▶ _Extracted material_:
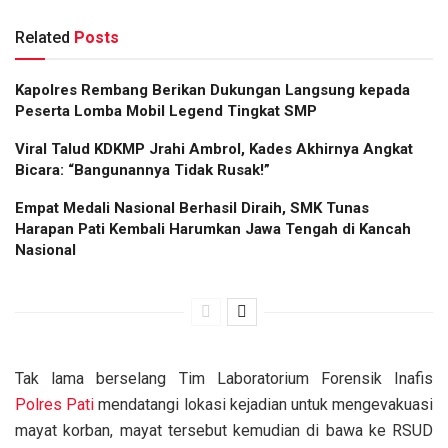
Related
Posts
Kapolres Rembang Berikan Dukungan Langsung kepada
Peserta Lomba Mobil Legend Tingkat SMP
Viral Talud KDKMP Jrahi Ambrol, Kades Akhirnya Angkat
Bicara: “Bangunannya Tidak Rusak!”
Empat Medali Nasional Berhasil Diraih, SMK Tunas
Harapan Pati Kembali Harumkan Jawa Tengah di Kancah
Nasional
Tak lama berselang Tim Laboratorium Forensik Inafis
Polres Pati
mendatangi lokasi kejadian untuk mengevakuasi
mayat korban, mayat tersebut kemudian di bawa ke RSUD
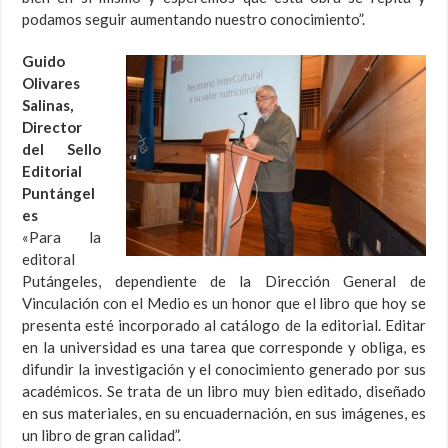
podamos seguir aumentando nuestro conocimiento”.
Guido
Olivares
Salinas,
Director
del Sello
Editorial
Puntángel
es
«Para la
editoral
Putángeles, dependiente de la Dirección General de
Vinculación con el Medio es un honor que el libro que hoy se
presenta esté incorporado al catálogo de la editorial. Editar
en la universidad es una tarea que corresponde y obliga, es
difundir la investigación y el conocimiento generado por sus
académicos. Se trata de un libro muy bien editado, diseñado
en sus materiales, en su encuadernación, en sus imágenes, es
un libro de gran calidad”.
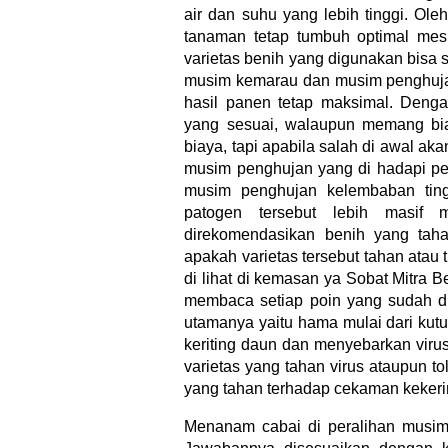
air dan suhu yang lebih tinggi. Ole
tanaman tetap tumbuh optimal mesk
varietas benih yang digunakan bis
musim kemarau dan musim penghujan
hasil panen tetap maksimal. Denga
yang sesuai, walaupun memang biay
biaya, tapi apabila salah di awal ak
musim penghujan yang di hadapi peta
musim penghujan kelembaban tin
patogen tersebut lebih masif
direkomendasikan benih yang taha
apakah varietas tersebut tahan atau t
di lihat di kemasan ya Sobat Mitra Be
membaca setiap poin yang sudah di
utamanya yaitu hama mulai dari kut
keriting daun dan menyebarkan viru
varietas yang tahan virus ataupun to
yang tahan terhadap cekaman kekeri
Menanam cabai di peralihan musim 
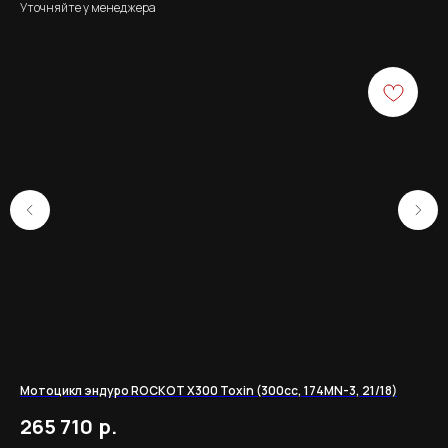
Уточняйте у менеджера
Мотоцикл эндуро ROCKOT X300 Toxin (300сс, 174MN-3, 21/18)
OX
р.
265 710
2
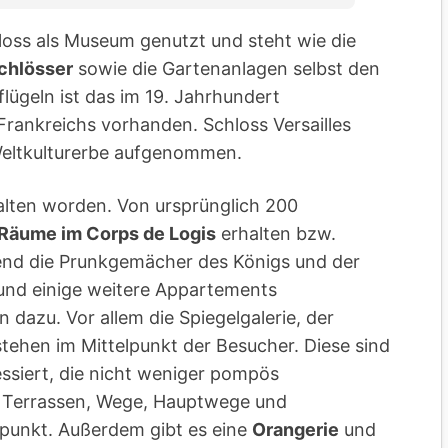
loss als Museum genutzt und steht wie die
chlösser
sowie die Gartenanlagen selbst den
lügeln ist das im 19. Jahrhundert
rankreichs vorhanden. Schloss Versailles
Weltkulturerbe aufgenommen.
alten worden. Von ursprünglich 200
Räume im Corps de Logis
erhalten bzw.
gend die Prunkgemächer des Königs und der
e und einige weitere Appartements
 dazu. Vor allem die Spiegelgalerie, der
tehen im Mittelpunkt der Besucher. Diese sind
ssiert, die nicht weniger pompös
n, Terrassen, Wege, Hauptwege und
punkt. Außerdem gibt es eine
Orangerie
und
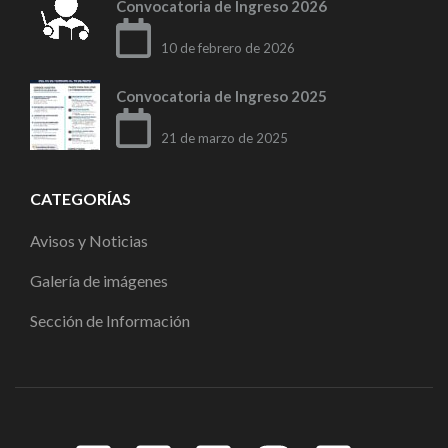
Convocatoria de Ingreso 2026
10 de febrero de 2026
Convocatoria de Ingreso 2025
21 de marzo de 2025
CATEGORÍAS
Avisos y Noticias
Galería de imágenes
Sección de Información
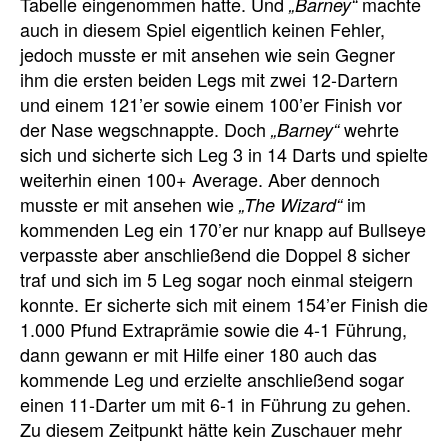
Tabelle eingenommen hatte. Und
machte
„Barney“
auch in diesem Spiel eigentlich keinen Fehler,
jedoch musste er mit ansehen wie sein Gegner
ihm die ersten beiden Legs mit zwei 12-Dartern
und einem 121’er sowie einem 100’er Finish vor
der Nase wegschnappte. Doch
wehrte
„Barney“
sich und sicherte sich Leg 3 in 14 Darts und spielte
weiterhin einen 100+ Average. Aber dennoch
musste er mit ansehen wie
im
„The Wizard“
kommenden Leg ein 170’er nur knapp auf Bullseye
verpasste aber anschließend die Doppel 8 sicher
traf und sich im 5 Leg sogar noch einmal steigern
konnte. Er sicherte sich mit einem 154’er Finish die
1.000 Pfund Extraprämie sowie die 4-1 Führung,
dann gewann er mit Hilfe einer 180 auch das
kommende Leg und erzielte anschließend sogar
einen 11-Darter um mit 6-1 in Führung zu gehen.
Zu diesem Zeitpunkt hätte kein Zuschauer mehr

▶ _Work instruction_:
Exactly as they stand, retype all the entries, but omit the pictures.

▶ _Answer to the problem_:
Related
Posts
Kapolres Rembang Berikan Dukungan Langsung kepada
Peserta Lomba Mobil Legend Tingkat SMP
Viral Talud KDKMP Jrahi Ambrol, Kades Akhirnya Angkat
Bicara: “Bangunannya Tidak Rusak!”
Empat Medali Nasional Berhasil Diraih, SMK Tunas
Harapan Pati Kembali Harumkan Jawa Tengah di Kancah
Nasional
Tak lama berselang Tim Laboratorium Forensik Inafis
Polres Pati
mendatangi lokasi kejadian untuk mengevakuasi
mayat korban, mayat tersebut kemudian di bawa ke RSUD
podamos seguir aumentando nuestro conocimiento”.
Guido
Olivares
Salinas,
Director
del Sello
Editorial
Puntángel
es
«Para la
editoral
Putángeles, dependiente de la Dirección General de
Vinculación con el Medio es un honor que el libro que hoy se
presenta esté incorporado al catálogo de la editorial. Editar
en la universidad es una tarea que corresponde y obliga, es
difundir la investigación y el conocimiento generado por sus
académicos. Se trata de un libro muy bien editado, diseñado
en sus materiales, en su encuadernación, en sus imágenes, es
un libro de gran calidad”.
air dan suhu yang lebih tinggi. Ole
tanaman tetap tumbuh optimal mesk
varietas benih yang digunakan bis
musim kemarau dan musim penghujan
hasil panen tetap maksimal. Denga
yang sesuai, walaupun memang biay
biaya, tapi apabila salah di awal ak
musim penghujan yang di hadapi peta
musim penghujan kelembaban tin
patogen tersebut lebih masif
direkomendasikan benih yang taha
apakah varietas tersebut tahan atau t
di lihat di kemasan ya Sobat Mitra Be
membaca setiap poin yang sudah di
utamanya yaitu hama mulai dari kut
keriting daun dan menyebarkan viru
varietas yang tahan virus ataupun to
yang tahan terhadap cekaman kekeri
Menanam cabai di peralihan musim 
Уточняйте у менеджера
Мотоцикл эндуро ROCKOT X300 Toxin (300сс, 174MN-3, 21/18)
OX
р.
265 710
2
loss als Museum genutzt und steht wie die
chlösser
sowie die Gartenanlagen selbst den
lügeln ist das im 19. Jahrhundert
rankreichs vorhanden. Schloss Versailles
Weltkulturerbe aufgenommen.
alten worden. Von ursprünglich 200
Räume im Corps de Logis
erhalten bzw.
gend die Prunkgemächer des Königs und der
e und einige weitere Appartements
 dazu. Vor allem die Spiegelgalerie, der
tehen im Mittelpunkt der Besucher. Diese sind
ssiert, die nicht weniger pompös
n, Terrassen, Wege, Hauptwege und
punkt. Außerdem gibt es eine
Orangerie
und
Convocatoria de Ingreso 2026
10 de febrero de 2026
Convocatoria de Ingreso 2025
21 de marzo de 2025
CATEGORÍAS
Avisos y Noticias
Galería de imágenes
Sección de Información
Tabelle eingenommen hatte. Und
machte
„Barney“
auch in diesem Spiel eigentlich keinen Fehler,
jedoch musste er mit ansehen wie sein Gegner
ihm die ersten beiden Legs mit zwei 12-Dartern
und einem 121’er sowie einem 100’er Finish vor
der Nase wegschnappte. Doch
wehrte
„Barney“
sich und sicherte sich Leg 3 in 14 Darts und spielte
weiterhin einen 100+ Average. Aber dennoch
musste er mit ansehen wie
im
„The Wizard“
kommenden Leg ein 170’er nur knapp auf Bullseye
verpasste aber anschließend die Doppel 8 sicher
traf und sich im 5 Leg sogar noch einmal steigern
konnte. Er sicherte sich mit einem 154’er Finish die
1.000 Pfund Extraprämie sowie die 4-1 Führung,
dann gewann er mit Hilfe einer 180 auch das
kommende Leg und erzielte anschließend sogar
einen 11-Darter um mit 6-1 in Führung zu gehen.
Zu diesem Zeitpunkt hätte kein Zuschauer mehr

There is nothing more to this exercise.